I recognize the name Tommy Santee Klaws and for some reason I always thought he made strictly holiday music.   I imagined him as being like the mall Santa of indie rock, only appearing and playing live shows during that time between Thanksgiving and Christmas Eve and his songs being more about... I don't know, candy canes or whatever.    But these songs don't really have a holiday feel unless you count "Hang Myself from the Christmas Tree" by the Vandals (which I do!)  And if he has a theme it seems to be singing about bodies, what with songs such as "Chasing Bodies" and "Nobodies" (which sounds more like "No Bodies" when he sings it)   In a lot of ways though, I guess we should just be happy this cassette doesn't have some cheesy holiday name to it like "Have Some Egg Nog with..." or "Get Your Yule On".    Admittedly, one of the few holiday themed cassettes I remember owning as a child was by New Kids On the Block and so if anyone wants to recreate a similar cover to that in 2016 please be my guest.

TSK has an instantly recognizable sound and if you've ever listened to what the kids are calling college radio you probably have some sort of similar voices in your head right now.   For me, I can hear a lot of Neil Young in these songs which are most strummed out over an acoustic guitar.    They're fairly sad and have that dark side to them though so it's not the type of guy playing his acoustic guitar under a tree somewhere and you want to smash it over his head.     Artists such as Animal Flag and that one Get Up Kids song come to mind but there is also a sort of folk quality to this where it mixes with Nirvana.    If you've ever listened to those demos and outtakes and such from Nirvana (and you really should) and you combine them with something which can be thought of as modern folk but isn't on the radio (I feel like I should have an artist to pinpoint here but I don't because this past year I really became out of touch with music I'd have to stream on Spotify) then you might get a slight idea of what this is like.

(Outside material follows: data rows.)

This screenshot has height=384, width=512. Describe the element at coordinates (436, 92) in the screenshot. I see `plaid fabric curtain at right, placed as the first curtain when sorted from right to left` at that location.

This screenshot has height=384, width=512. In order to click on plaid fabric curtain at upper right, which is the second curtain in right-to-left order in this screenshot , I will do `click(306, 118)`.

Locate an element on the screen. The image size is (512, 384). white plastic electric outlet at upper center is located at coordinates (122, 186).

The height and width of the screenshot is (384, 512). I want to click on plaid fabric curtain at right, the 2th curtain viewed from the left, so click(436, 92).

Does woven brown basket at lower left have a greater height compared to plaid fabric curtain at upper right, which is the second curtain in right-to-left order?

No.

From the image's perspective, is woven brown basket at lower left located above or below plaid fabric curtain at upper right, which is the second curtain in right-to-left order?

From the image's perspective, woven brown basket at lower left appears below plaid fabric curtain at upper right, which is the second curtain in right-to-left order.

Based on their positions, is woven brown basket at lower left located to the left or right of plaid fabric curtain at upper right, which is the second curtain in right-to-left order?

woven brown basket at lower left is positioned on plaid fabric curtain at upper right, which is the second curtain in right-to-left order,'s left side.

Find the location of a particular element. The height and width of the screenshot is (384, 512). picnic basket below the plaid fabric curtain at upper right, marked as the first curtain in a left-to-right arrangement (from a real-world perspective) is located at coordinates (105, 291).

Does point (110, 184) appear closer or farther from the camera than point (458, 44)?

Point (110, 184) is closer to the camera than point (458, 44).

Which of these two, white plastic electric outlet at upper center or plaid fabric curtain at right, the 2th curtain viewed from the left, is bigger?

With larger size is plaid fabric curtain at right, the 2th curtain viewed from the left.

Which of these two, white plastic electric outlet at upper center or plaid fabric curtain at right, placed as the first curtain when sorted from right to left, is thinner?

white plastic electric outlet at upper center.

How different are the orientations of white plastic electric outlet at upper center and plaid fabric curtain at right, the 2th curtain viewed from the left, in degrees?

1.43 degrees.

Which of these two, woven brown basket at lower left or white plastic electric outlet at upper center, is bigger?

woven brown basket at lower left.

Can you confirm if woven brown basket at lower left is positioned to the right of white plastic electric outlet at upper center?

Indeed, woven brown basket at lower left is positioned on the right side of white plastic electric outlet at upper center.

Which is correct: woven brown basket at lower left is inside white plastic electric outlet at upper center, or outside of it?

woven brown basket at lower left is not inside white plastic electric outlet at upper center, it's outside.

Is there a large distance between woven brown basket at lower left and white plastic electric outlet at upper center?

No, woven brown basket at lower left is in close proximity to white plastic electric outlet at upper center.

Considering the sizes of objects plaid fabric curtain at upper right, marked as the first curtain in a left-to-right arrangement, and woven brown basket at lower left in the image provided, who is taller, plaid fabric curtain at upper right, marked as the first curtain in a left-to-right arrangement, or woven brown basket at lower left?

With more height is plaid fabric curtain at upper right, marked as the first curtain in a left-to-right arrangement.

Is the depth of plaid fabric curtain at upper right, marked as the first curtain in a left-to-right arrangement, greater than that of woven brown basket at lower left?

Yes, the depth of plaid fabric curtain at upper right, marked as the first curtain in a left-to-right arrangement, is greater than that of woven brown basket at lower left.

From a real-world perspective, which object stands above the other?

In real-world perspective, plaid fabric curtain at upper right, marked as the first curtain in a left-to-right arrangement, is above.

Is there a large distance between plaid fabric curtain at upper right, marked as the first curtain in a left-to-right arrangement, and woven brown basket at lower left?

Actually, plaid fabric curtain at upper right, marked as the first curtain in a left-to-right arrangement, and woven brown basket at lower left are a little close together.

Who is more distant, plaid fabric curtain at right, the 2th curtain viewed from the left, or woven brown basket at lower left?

Granted, not all of the songs are as sad as each other and by the end there is a plugged in number with distortion so it's not really the same throughout and can just show how much it can mix it up.   This can be shown as a song is played over a background audio clip or simply by adding what sounds like a children's choir into the chorus of a song.    But I do believe the biggest thing for me is that as many times as I saw his name floating around out there in the cassette universe I always *thought* of Tommy Santee Klaws as being a certain thing, as being a certain figure generated by his name.    I'm not sure how I would have felt if that was what he actually was but I'm kind of glad in a way that he isn't that because this is just so much better than what I could have imagined.

I'm not telling you to listen to this because it isn't really about Christmas or the holidays, as the name might imply and in some cases, yeah, some people out there might be hesitant to listen to this because they don't like Christmas music and I totally understand and can relate with that.   I'm also not saying that you should listen to this cassette because it's full of sad songs and the world needs sad songs for the same reason why it needs happy songs.    What I'm saying is that TSK takes a concept which he could simply repeat twenty times over and call it an album but he doesn't.   He expands upon it, he grows with it and he builds from it.    It is very easy to strum an acoustic guitar, sing a song and have it sound like almost the same song however many times you play it to fill an album.    The mere fact that TSK makes it look so easy to not have this effect on music is not only a lesson for all of those young musicians out there who I don't review because your songs all sound the same but it's one of the more obvious reasons why you need Tommy Santee Klaws in your life.